I bought the DW716 new in late 2013 and within a year it began leaking oil around the blade housing on the right side. This was an in warranty repair at the DW shop and the saw continued to perform very satisfactorily. That brings me to today, 2 years later, when I noticed the same area was once again coated with oily sawdust. Fortunately, this time it was not leaking enough to stain any wood but the dust build up was obvious. So, it's back in the shop today.

My question, has anyone on the forum had any similar problems with a DW716 or am I one of the unfortunates here? :frown:


----------



## Stick486 (Jan 4, 2013)

how much do you use the saw..


----------



## JFPNCM (Dec 13, 2009)

Stick486 said:


> how much do you use the saw..


It's used intermittently based on the project and may sit idle for a week at a time. The heaviest use was on the turtle project and that was on KD fir so not really taxing cuts. No compound cuts have been made. 

The main use is to cut pieces (maple, oak, cherry, walnut etc) to proximal length which are then finished on the TS. 

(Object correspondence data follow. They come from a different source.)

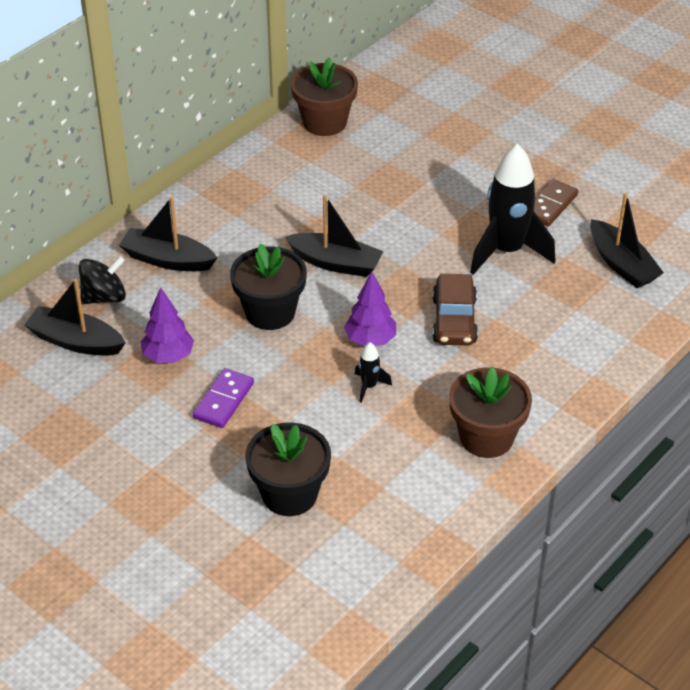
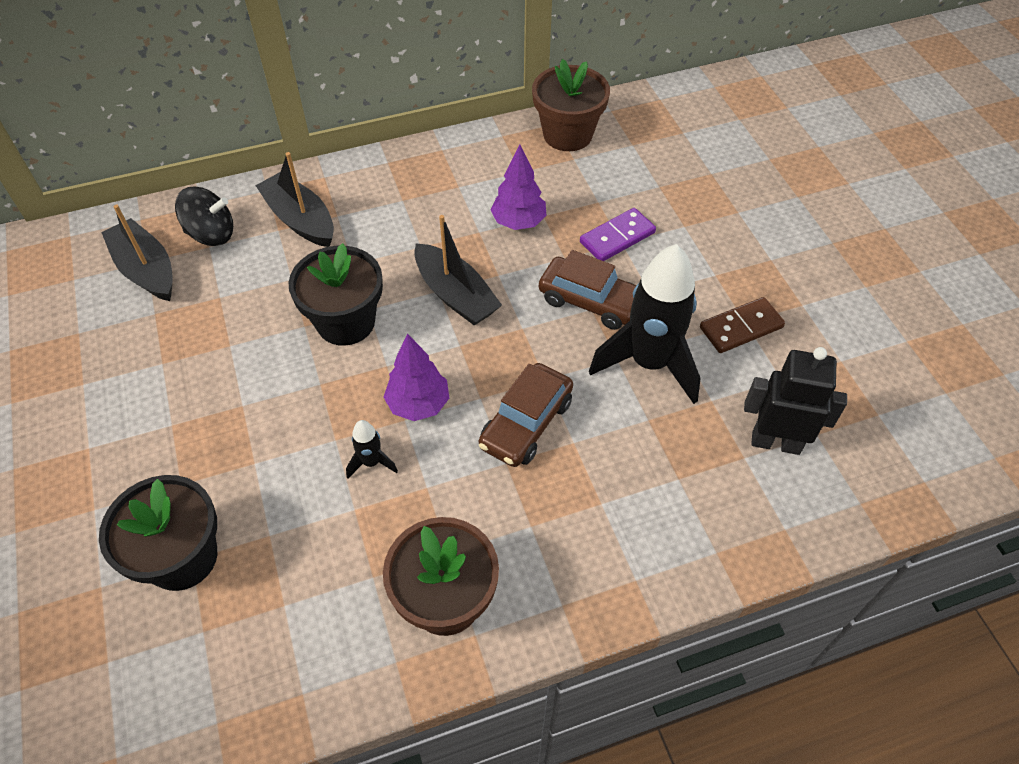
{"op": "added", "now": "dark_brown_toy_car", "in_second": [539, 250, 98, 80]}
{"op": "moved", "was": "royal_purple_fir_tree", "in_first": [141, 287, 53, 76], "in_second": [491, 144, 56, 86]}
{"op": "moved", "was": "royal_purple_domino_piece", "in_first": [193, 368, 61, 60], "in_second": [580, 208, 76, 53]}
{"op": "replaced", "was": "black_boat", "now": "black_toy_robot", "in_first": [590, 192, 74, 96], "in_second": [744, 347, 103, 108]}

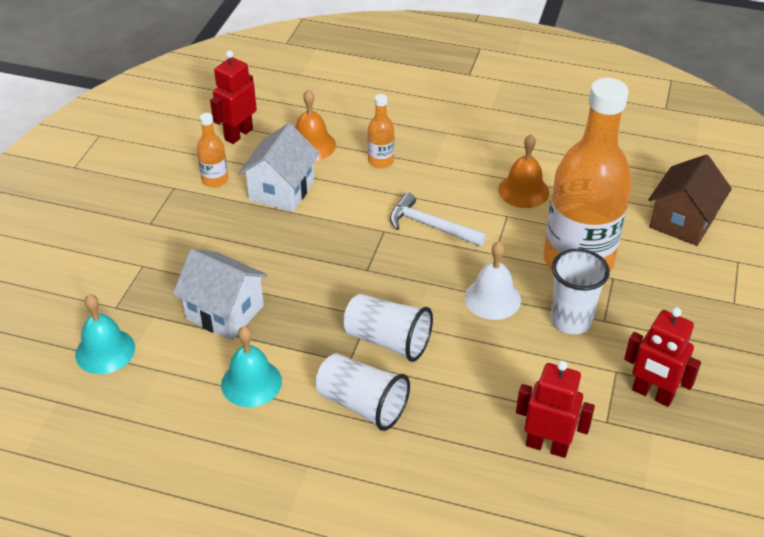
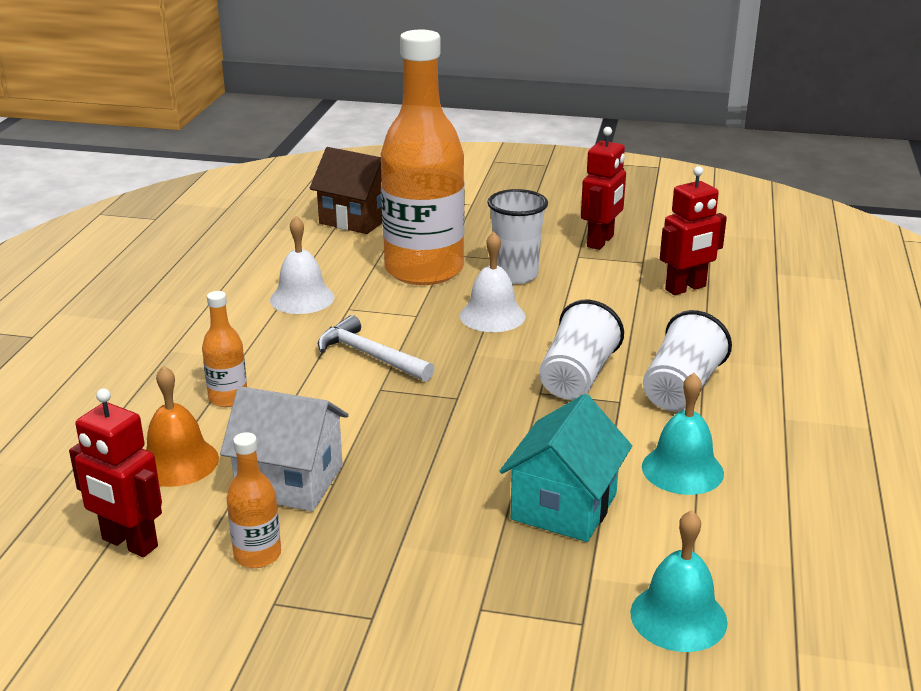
{"op": "recoloured", "was": "snow-white_cottage", "now": "teal_cottage", "in_first": [173, 249, 95, 91], "in_second": [500, 394, 132, 148]}
{"op": "recoloured", "was": "orange_school_bell", "now": "snow-white_school_bell", "in_first": [498, 134, 51, 74], "in_second": [270, 216, 64, 98]}
{"op": "turned", "was": "snow-white_hammer", "in_first": [390, 193, 96, 54], "in_second": [318, 315, 117, 67], "clockwise": 105}
{"op": "turned", "was": "scarlet_toy_robot", "in_first": [516, 360, 79, 98], "in_second": [660, 166, 67, 129], "clockwise": -135}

The blade is sharp, clean and true to the table.


----------



## Stick486 (Jan 4, 2013)

let's dig a bit...

what blade (specifically) are you using and what size...


----------



## JFPNCM (Dec 13, 2009)

A 12" 80 tooth DW blade. I swapped the original blade out the day I bought it.


----------



## Stick486 (Jan 4, 2013)

what is the grind...
blade ID...


----------



## JFPNCM (Dec 13, 2009)

It's an old model that is no longer available but as I recall it's an 80 tooth fine cross cut blade, carbide tipped. 

When I dropped off the saw I asked the DW shop if they thought the blade might be contributing to the problem and their response was "highly unlikely".


----------



## Stick486 (Jan 4, 2013)

okay...


----------



## JFPNCM (Dec 13, 2009)

Appreciate the discussion. i'll post the end result, hopefully in 3-4 weeks as that's their backlog on repairs.


----------